Dataset entries:
<<<<
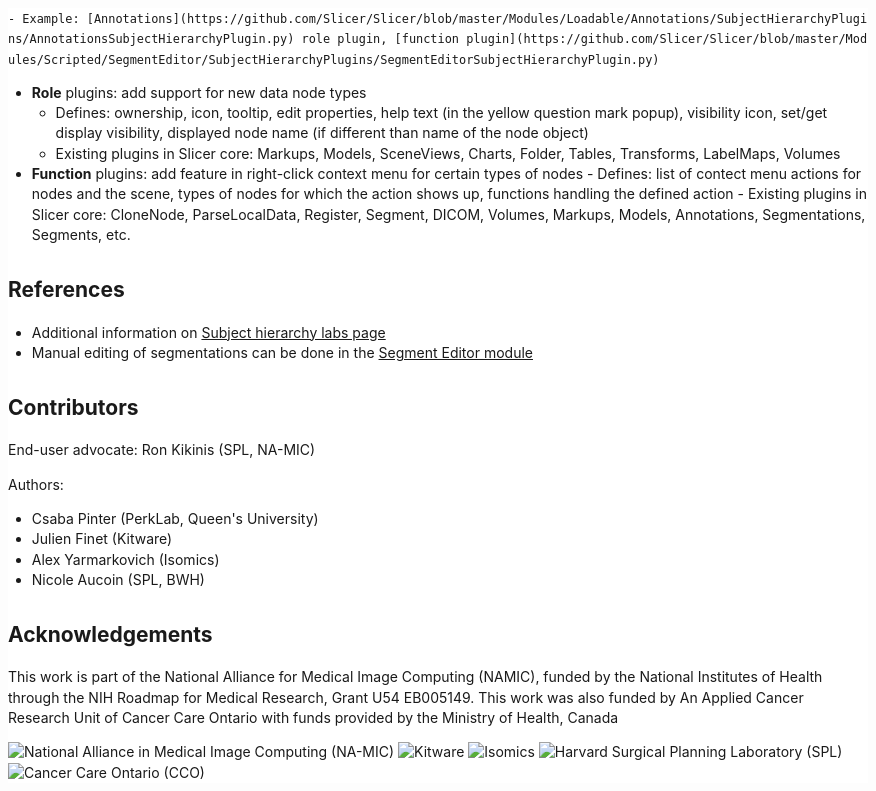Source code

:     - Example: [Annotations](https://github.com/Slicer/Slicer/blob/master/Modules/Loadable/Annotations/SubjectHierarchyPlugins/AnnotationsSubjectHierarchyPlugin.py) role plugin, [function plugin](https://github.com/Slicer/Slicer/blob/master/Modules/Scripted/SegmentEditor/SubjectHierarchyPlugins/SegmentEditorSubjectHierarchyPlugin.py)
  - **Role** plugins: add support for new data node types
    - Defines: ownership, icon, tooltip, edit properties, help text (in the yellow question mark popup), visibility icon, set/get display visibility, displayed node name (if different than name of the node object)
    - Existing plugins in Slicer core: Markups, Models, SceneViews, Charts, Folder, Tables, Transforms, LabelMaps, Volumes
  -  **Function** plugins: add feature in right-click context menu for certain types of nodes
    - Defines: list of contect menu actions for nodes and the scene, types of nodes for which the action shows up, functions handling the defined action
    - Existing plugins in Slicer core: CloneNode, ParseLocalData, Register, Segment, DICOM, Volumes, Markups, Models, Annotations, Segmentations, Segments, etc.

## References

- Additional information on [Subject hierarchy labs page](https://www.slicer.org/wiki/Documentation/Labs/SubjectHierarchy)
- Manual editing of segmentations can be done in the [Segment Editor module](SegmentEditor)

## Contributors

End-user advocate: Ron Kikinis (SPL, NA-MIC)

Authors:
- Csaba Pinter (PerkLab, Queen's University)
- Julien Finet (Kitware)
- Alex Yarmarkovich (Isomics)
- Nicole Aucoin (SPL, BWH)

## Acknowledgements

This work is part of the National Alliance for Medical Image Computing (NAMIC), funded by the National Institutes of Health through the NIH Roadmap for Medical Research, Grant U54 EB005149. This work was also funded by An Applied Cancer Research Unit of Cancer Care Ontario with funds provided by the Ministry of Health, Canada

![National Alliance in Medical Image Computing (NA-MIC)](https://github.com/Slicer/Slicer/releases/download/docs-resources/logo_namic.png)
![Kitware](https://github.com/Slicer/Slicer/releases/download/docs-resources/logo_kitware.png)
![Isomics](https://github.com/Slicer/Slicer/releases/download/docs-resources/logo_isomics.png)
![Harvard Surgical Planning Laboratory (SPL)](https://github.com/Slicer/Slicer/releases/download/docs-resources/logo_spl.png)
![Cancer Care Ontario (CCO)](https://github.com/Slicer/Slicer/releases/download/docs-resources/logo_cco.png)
>>>>
**What to do**. Copy the line containing "## References" and every line after it, through the last line of the records. Include nothing else.

**Exercise output**.
## References

- Additional information on [Subject hierarchy labs page](https://www.slicer.org/wiki/Documentation/Labs/SubjectHierarchy)
- Manual editing of segmentations can be done in the [Segment Editor module](SegmentEditor)

## Contributors

End-user advocate: Ron Kikinis (SPL, NA-MIC)

Authors:
- Csaba Pinter (PerkLab, Queen's University)
- Julien Finet (Kitware)
- Alex Yarmarkovich (Isomics)
- Nicole Aucoin (SPL, BWH)

## Acknowledgements

This work is part of the National Alliance for Medical Image Computing (NAMIC), funded by the National Institutes of Health through the NIH Roadmap for Medical Research, Grant U54 EB005149. This work was also funded by An Applied Cancer Research Unit of Cancer Care Ontario with funds provided by the Ministry of Health, Canada

![National Alliance in Medical Image Computing (NA-MIC)](https://github.com/Slicer/Slicer/releases/download/docs-resources/logo_namic.png)
![Kitware](https://github.com/Slicer/Slicer/releases/download/docs-resources/logo_kitware.png)
![Isomics](https://github.com/Slicer/Slicer/releases/download/docs-resources/logo_isomics.png)
![Harvard Surgical Planning Laboratory (SPL)](https://github.com/Slicer/Slicer/releases/download/docs-resources/logo_spl.png)
![Cancer Care Ontario (CCO)](https://github.com/Slicer/Slicer/releases/download/docs-resources/logo_cco.png)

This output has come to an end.